### RECORDED DATA
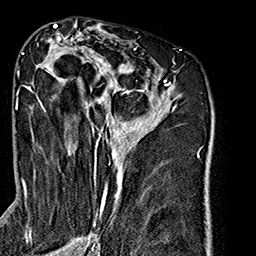
Breast MRI (dynamic contrast-enhanced), one axial slice; position 93 of 160 along the scan axis; cropped to one breast; dynamic contrast-enhanced series, time point 2 of 7 at this slice position (early post-contrast); 1.5 T; TE 2.7 ms, TR 5.1 ms; 1 mm slice thickness; 256 × 256 image matrix, field of view 178 × 178 mm. Female patient.
Outlined on this slice (semi-automatically segmented with operator editing):
- enhancing-tissue mask used for the functional tumour volume (all voxels passing the contrast-enhancement thresholds inside the analysis volume; usually the tumour): bounding box <26,35,179,240> (left, top, right, bottom; pixels)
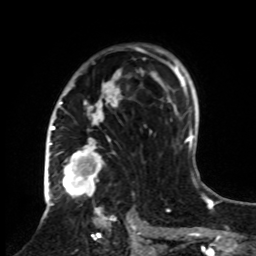
Breast MRI, one axial slice; position 54 of 70 along the scan axis; cropped to one breast; dynamic contrast-enhanced series, time point 2 of 8 at this slice position (early post-contrast); 1.5 T; TE 4.2 ms, TR 7 ms; 2.3 mm slice thickness; 256 × 256 image matrix. Female patient.
Outlined on this slice (semi-automatically segmented with operator editing):
- enhancing-tissue mask used for the functional tumour volume (all voxels passing the contrast-enhancement thresholds inside the analysis volume; usually the tumour): bounding box (x1, y1, x2, y2) in pixels: (61, 45, 161, 252)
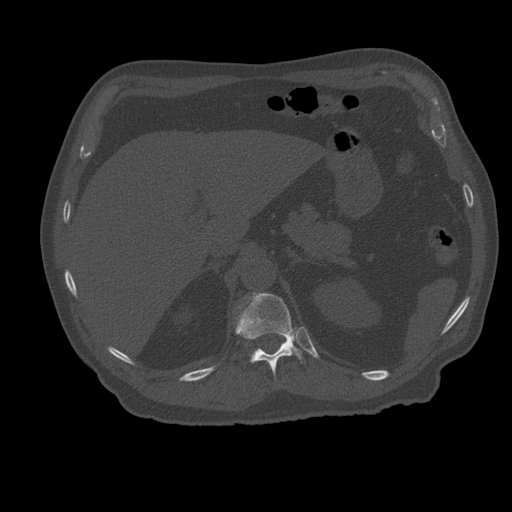
CT including the spine, one axial slice; position 259 of 399 along the scan axis; 120 kVp; bone window (W 1800 / L 400 HU); 512 × 512 image matrix. Patient age 73 years. From the clinical record (not read from this slice): primary cancer: prostate; vertebrae with lytic lesions (as recorded): L2.
Outlined on this slice (semi-automatic segmentation, software-assisted and operator-edited):
- T12 vertebra: bounding box [x1, y1, x2, y2] px = [235, 293, 303, 375]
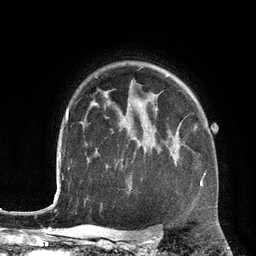
Breast MRI (dynamic contrast-enhanced), one axial slice. Slice 95 of 134 in the series (ordered by position). Cropped to one breast. Dynamic contrast-enhanced series, time point 2 of 6 at this slice position (early post-contrast). 3 T. TE 2.8 ms, TR 6.9 ms. 1.2 mm slice thickness. 256 × 256 image matrix, field of view 190 × 190 mm. Female patient.
Annotated regions visible in this slice (semi-automatic segmentation, software-assisted and operator-edited):
- enhancing-tissue mask used for the functional tumour volume (all voxels passing the contrast-enhancement thresholds inside the analysis volume; usually the tumour): bounding box <200,180,203,187> (left, top, right, bottom; pixels)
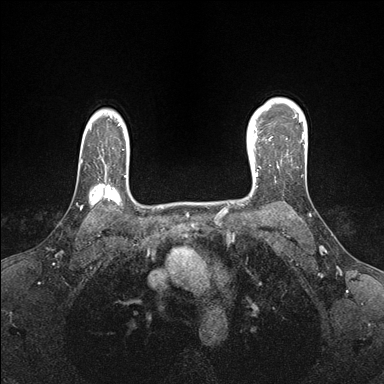
Breast MRI (dynamic contrast-enhanced), one axial slice; slice 124 of 176 in the series (ordered by position); dynamic contrast-enhanced series, time point 2 of 7 at this slice position (early post-contrast); 1.5 T; TE 1.5 ms, TR 4.1 ms; 384 × 384 image matrix. Female patient.
Annotated regions visible in this slice (semi-automatic segmentation, software-assisted and operator-edited):
- enhancing-tissue mask used for the functional tumour volume (all voxels passing the contrast-enhancement thresholds inside the analysis volume; usually the tumour): bounding box [x1, y1, x2, y2] px = [247, 138, 270, 176]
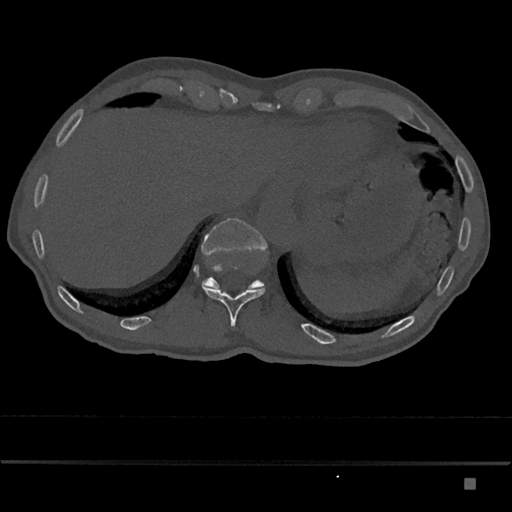
CT including the spine, one axial slice; slice 656 of 797 in the series (ordered by position); reconstruction kernel Br40s/3; 120 kVp; bone window (W 1800 / L 400 HU); 0.5 mm slice thickness; 512 × 512 image matrix, field of view 390 × 390 mm. Male patient, age 72 years. From the clinical record (not read from this slice): primary cancer: prostate.
Structures marked on this image (semi-automatic segmentation, software-assisted and operator-edited):
- T11 vertebra: box from (x=202, y=283) to (x=265, y=327) px
- T12 vertebra: (x=201, y=218)–(x=267, y=290)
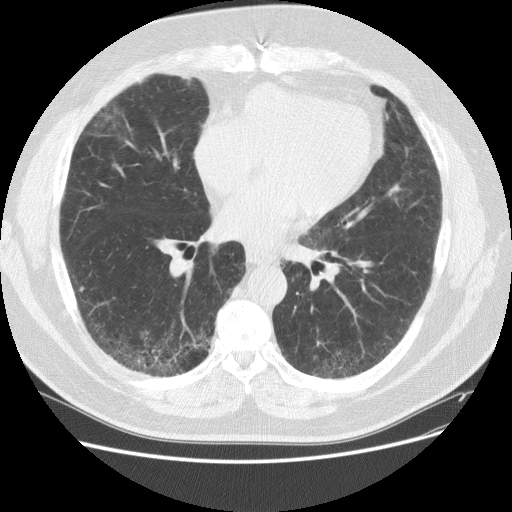
Chest CT (low-dose screening protocol), one axial image, first (baseline) screen, lung window (W 1500 / L -600 HU), 2.5 mm slice thickness, standard (soft-tissue) reconstruction kernel (STANDARD), slice 77 of 151 in the series, 512 × 512 image matrix. Male, age 59 years at enrolment.
Lesion marked by an expert reader, bounding box <84,91,131,142> (left, top, right, bottom; pixels). The screening reader recorded 2 non-calcified nodules or masses ≥4 mm on this exam (right middle lobe, right lower lobe); which of them this box marks is not recorded. Later outcome: lung cancer diagnosed 338 days after this screen — adenocarcinoma, NOS, right upper lobe, right middle lobe, moderately differentiated (G2), stage IA (AJCC 6th edition), 13 mm at pathology.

### PROMPT
If a line of the listing contains the word "early", count it, then state only the total.

### ANSWER FOR THIS EXERCISE
4